Geht man der Etymologie des Wortes Mal nach, dann tauchen da folgende Sinnstränge auf:

  1. Mal im Sinne von Fleck, Markierung und
  2. Mal im Sinne von Zeitpunkt.

Zum ersten Strang gehören die Bedeutungen: Schmutz, schwarz, blauer Fleck; zum zweiten: Maß, Gelegenheit, Zeit.

Alle diese Bedeutungen hat Matthias Kunkler materialisiert und miteinander zu einer materiellen Textur verwoben. Man schaue hin und man findet: markierte abgemessene Felder, über die manchmal Zeichen fliegen; aufgesetzte schwarze, blaue und andersfarbige Flecken ‐ als ob das ursprüngliche Bild mit einem anderen Bildfetzen hätte geflickt werden müssen; Spuren vom Schmutz der Pinsel, der Finger, ja sogar Fußabdrücke; wiederverwendete Bildteile aus anderen Zeiten, entstanden bei anderer Gelegenheit.

Niemals ist das Bild aus der Zeit, deren Datum es trägt; das Datum bezeichnet nur den Tag der Entlassung aus der Zeit des Malers in die Zeit des Betrachters; dieser kann sich auf ein bestimmtes Werk nur mittels des Zeittitels beziehen, der aber auf nichts Konkretes verweist wie z.B. ein besonderes persönliches oder gesellschaftliches Ereignis.
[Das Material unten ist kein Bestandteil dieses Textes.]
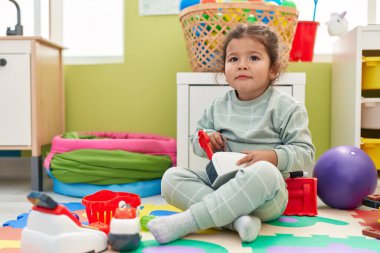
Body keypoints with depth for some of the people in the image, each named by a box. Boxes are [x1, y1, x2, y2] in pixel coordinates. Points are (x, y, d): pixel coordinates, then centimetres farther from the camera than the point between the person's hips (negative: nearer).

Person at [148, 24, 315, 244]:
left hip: (266, 197, -4)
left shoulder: (287, 107, -2)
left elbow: (305, 152, -4)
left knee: (264, 172, -40)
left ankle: (184, 222, -35)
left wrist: (272, 156, -21)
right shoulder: (219, 106, 10)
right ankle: (236, 219, -33)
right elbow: (196, 138, 20)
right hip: (220, 183, 4)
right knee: (172, 178, -16)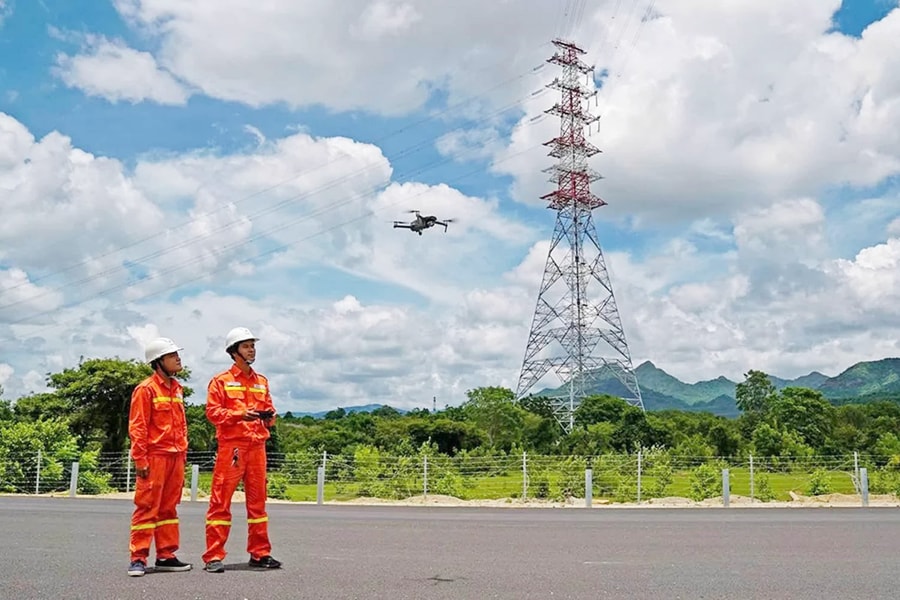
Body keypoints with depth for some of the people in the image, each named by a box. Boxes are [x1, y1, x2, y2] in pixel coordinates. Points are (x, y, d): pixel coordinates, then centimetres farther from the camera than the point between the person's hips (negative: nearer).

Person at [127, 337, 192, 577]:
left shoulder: (177, 389, 15)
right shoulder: (146, 389, -7)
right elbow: (137, 427, -11)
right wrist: (140, 459, -15)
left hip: (175, 457, 7)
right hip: (155, 456, -7)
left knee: (169, 508, 12)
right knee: (147, 507, -4)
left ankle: (166, 556, 18)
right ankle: (138, 558, 3)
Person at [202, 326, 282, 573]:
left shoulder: (262, 382, 18)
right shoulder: (221, 381, 2)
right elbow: (212, 411, -6)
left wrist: (269, 416, -3)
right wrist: (240, 414, -18)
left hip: (257, 446, 5)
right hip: (231, 445, -5)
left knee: (257, 500, 10)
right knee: (221, 501, -4)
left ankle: (260, 553, 18)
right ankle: (214, 556, 2)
Man braucht sich also nicht zu fragen, was war am 3. Juni 1993, sondern sich nur daran zu erinnern, dass es diesen Tag gab, der für unendlich viele Menschen unendlich Verschiedenes bedeutet.

Es war der Tag, an dem gleichsam eine Transsubstantiation des künstlerischen Materials zu einem Werk stattgefunden hat: ein Werk ist zur Welt gekommen, gegenwärtig geworden als eine Komposition von Zeitbildern, die sich überlagern, unterschieben, verdecken, ineinander schieben, aus dem Wege räumen, sich behindern, sich ergänzen, sich gegenseitig kommentieren, einander widerstreiten, Allianzen eingehen, kämpferische Kohorten bilden, einander betrachten…

Was da zugleich ist, ist wie ein Moment des Bewusstseins, der Geschichte, des Lebens, wie der jeweils gerade erklingende Ton, Akkord oder das momentane Geräusch, bedeutsam nur als ein Ereignis vergangener Ereignisse und doch eine „Initialvision“ (Dusapin).

Dem Betrachter wird viel zugemutet. Matthias Werke lassen sich nicht genießen wie ein Schluck Cognac. Sie fordern heraus zum schöpferischen Nachvollzug, zum Sehen in der Art des Hörens, was nach Dusapin bedeutet: „den Weg wiederzuerkennen“ statt „das Zuhören durch Konventionen der Erinnerung (zu ) ersetzen“.

Natürlich spielen solche Konventionen eine Rolle; aber sich auf sie zu verlassen, bedeutet das Werk zu verlassen. Und dann bleibt man, der man war, statt die Chance zu nutzen, „ein Anderer zu werden“ (Dusapin).

Das gelingt nur, wenn man es dem künstlerischen Schaffen gleich tut, nämlich „Paradoxe zu erfinden“ (Dusapin):
„ ... die eigenen Verfahren nicht zu respektieren, andere zu erfinden, dann erneut das Gegenteil davon zu tun, anzufangen und noch einmal andersherum anzufangen, die Regeln zu verraten, seine subjektiven Entscheidungen willkürlich zu ändern, sie mit einer gegensätzlichen Behauptung zu blockieren, mit einem Schlag darauf zu verzichten, wieder eine andere zu wählen, zu zweifeln, von neuem zu beginnen und so fort. Schöpferisch tätig sein heißt, die grundsätzlichen Konflikte und Paradoxa des Lebendigen zu akzeptieren und sich, wenn man so will, zu ihrem Spiegel zu machen, vermittelt über das Begehren, das seinerseits konflikthaft und paradox ist. Schöpferisch tätig sein, das heißt trennen und anschließend wieder vereinen, streichen und dasselbe wieder neu schreiben, verdichten und anschließend dehnen, immer wieder zögern, unablässig neu aufbrechen, immer weitermachen.“

Matthias Kunkler hätte sicherlich weitergemacht, weitergelebt, wenn ihm nicht das größte Paradox widerfahren wäre, der Tod.

Wir aber, die Betrachter, können sein Werk weiterleben lassen, indem wir mit ihm weiter leben.